• **The problem**
Keeping every line intact, repeat the data word for word.

• **Exercise input**
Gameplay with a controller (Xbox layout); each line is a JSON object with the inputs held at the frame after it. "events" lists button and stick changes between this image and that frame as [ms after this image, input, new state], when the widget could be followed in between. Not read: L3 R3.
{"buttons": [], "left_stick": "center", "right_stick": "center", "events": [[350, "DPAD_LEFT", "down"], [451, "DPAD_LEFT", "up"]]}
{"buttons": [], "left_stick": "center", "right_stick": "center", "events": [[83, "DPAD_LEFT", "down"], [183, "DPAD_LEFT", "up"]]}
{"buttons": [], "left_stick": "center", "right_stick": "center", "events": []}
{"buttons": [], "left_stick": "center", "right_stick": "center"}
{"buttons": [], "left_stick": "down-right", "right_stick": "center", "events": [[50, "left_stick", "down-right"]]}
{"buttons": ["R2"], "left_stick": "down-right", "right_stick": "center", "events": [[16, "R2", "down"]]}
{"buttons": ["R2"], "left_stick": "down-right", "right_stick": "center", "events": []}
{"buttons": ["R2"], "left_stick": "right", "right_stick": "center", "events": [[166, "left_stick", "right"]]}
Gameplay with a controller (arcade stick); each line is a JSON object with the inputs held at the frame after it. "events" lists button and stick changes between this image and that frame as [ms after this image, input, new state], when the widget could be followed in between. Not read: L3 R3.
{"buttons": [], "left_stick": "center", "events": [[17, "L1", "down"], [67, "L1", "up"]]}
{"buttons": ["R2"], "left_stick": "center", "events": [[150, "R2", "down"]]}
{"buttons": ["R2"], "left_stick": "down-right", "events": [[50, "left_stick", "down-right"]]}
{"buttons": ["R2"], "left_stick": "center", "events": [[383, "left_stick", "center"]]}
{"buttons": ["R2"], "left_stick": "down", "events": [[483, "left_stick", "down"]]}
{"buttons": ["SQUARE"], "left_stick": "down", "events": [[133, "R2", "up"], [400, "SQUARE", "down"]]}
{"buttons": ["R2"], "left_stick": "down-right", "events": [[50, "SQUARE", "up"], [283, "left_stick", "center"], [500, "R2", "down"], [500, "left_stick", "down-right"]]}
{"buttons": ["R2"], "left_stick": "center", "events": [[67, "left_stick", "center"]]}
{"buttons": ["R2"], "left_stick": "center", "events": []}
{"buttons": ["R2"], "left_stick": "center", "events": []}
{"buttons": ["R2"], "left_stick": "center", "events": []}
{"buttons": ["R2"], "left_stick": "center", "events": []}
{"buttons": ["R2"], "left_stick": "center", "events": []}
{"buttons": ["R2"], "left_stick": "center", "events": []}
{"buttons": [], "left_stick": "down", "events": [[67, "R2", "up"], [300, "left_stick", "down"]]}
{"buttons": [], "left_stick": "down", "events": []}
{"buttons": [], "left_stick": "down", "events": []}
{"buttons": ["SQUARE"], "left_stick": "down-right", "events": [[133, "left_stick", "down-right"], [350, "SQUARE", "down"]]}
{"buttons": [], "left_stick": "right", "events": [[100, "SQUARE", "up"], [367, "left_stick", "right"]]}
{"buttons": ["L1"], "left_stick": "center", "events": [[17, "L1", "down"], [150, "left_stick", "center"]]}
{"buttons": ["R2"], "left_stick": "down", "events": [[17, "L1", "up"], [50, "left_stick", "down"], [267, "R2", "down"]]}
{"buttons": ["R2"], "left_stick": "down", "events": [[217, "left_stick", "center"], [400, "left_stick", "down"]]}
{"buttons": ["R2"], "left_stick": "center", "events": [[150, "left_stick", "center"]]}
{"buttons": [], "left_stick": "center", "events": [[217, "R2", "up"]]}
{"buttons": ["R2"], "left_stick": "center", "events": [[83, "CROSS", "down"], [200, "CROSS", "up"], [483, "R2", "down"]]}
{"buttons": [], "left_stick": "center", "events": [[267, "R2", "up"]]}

• **Response area**
Gameplay with a controller (Xbox layout); each line is a JSON object with the inputs held at the frame after it. "events" lists button and stick changes between this image and that frame as [ms after this image, input, new state], when the widget could be followed in between. Not read: L3 R3.
{"buttons": [], "left_stick": "center", "right_stick": "center", "events": [[350, "DPAD_LEFT", "down"], [451, "DPAD_LEFT", "up"]]}
{"buttons": [], "left_stick": "center", "right_stick": "center", "events": [[83, "DPAD_LEFT", "down"], [183, "DPAD_LEFT", "up"]]}
{"buttons": [], "left_stick": "center", "right_stick": "center", "events": []}
{"buttons": [], "left_stick": "center", "right_stick": "center"}
{"buttons": [], "left_stick": "down-right", "right_stick": "center", "events": [[50, "left_stick", "down-right"]]}
{"buttons": ["R2"], "left_stick": "down-right", "right_stick": "center", "events": [[16, "R2", "down"]]}
{"buttons": ["R2"], "left_stick": "down-right", "right_stick": "center", "events": []}
{"buttons": ["R2"], "left_stick": "right", "right_stick": "center", "events": [[166, "left_stick", "right"]]}
Gameplay with a controller (arcade stick); each line is a JSON object with the inputs held at the frame after it. "events" lists button and stick changes between this image and that frame as [ms after this image, input, new state], when the widget could be followed in between. Not read: L3 R3.
{"buttons": [], "left_stick": "center", "events": [[17, "L1", "down"], [67, "L1", "up"]]}
{"buttons": ["R2"], "left_stick": "center", "events": [[150, "R2", "down"]]}
{"buttons": ["R2"], "left_stick": "down-right", "events": [[50, "left_stick", "down-right"]]}
{"buttons": ["R2"], "left_stick": "center", "events": [[383, "left_stick", "center"]]}
{"buttons": ["R2"], "left_stick": "down", "events": [[483, "left_stick", "down"]]}
{"buttons": ["SQUARE"], "left_stick": "down", "events": [[133, "R2", "up"], [400, "SQUARE", "down"]]}
{"buttons": ["R2"], "left_stick": "down-right", "events": [[50, "SQUARE", "up"], [283, "left_stick", "center"], [500, "R2", "down"], [500, "left_stick", "down-right"]]}
{"buttons": ["R2"], "left_stick": "center", "events": [[67, "left_stick", "center"]]}
{"buttons": ["R2"], "left_stick": "center", "events": []}
{"buttons": ["R2"], "left_stick": "center", "events": []}
{"buttons": ["R2"], "left_stick": "center", "events": []}
{"buttons": ["R2"], "left_stick": "center", "events": []}
{"buttons": ["R2"], "left_stick": "center", "events": []}
{"buttons": ["R2"], "left_stick": "center", "events": []}
{"buttons": [], "left_stick": "down", "events": [[67, "R2", "up"], [300, "left_stick", "down"]]}
{"buttons": [], "left_stick": "down", "events": []}
{"buttons": [], "left_stick": "down", "events": []}
{"buttons": ["SQUARE"], "left_stick": "down-right", "events": [[133, "left_stick", "down-right"], [350, "SQUARE", "down"]]}
{"buttons": [], "left_stick": "right", "events": [[100, "SQUARE", "up"], [367, "left_stick", "right"]]}
{"buttons": ["L1"], "left_stick": "center", "events": [[17, "L1", "down"], [150, "left_stick", "center"]]}
{"buttons": ["R2"], "left_stick": "down", "events": [[17, "L1", "up"], [50, "left_stick", "down"], [267, "R2", "down"]]}
{"buttons": ["R2"], "left_stick": "down", "events": [[217, "left_stick", "center"], [400, "left_stick", "down"]]}
{"buttons": ["R2"], "left_stick": "center", "events": [[150, "left_stick", "center"]]}
{"buttons": [], "left_stick": "center", "events": [[217, "R2", "up"]]}
{"buttons": ["R2"], "left_stick": "center", "events": [[83, "CROSS", "down"], [200, "CROSS", "up"], [483, "R2", "down"]]}
{"buttons": [], "left_stick": "center", "events": [[267, "R2", "up"]]}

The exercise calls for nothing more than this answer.